[Stored data]
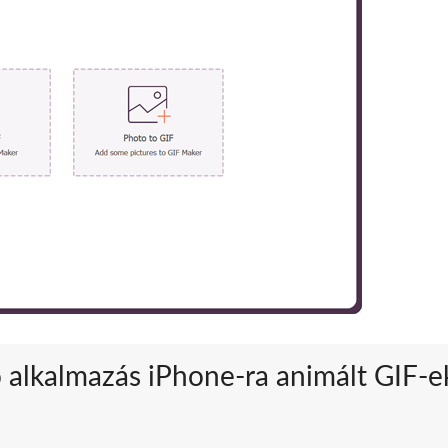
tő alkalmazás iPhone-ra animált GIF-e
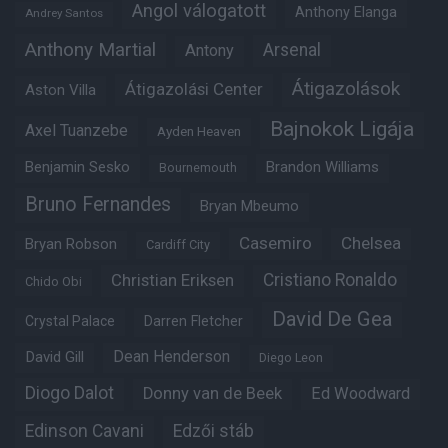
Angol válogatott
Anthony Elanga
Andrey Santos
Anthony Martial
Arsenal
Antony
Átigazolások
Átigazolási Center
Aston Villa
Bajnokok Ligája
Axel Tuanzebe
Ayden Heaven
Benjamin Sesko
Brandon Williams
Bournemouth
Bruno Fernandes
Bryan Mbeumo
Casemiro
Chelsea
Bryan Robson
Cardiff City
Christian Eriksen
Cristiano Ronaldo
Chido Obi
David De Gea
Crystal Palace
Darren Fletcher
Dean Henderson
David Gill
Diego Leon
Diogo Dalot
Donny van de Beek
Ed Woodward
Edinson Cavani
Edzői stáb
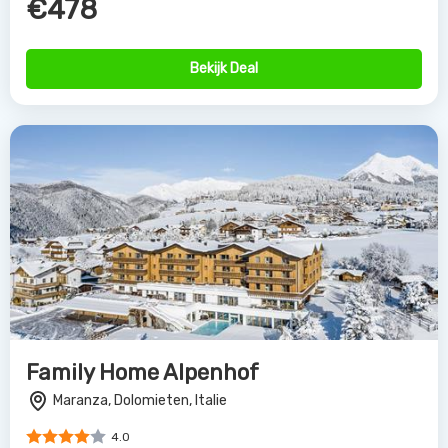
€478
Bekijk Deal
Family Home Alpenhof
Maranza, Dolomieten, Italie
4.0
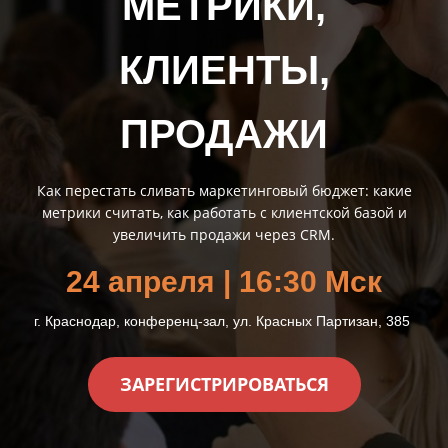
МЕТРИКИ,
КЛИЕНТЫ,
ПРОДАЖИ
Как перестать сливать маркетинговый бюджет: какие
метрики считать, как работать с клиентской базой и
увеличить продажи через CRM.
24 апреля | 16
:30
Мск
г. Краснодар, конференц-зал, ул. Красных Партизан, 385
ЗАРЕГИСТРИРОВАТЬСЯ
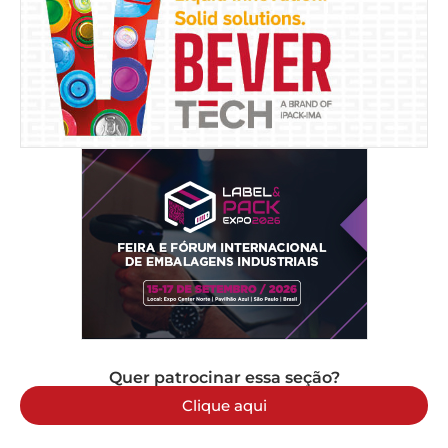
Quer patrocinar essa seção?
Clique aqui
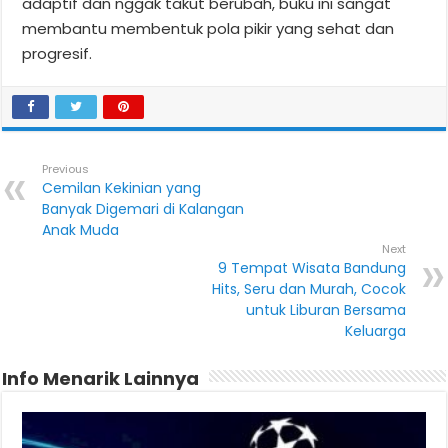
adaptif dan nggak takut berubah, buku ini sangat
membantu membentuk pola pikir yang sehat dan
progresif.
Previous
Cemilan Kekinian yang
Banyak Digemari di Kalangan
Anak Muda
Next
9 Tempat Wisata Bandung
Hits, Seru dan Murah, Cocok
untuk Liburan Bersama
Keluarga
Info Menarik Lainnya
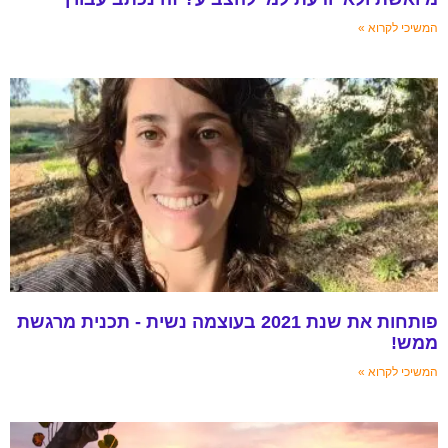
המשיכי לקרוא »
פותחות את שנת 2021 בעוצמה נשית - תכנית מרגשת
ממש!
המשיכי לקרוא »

* [Exercise requirements]
Report every line of the data in which "yang" appears.

* [Exercise answer]
membantu membentuk pola pikir yang sehat dan
Cemilan Kekinian yang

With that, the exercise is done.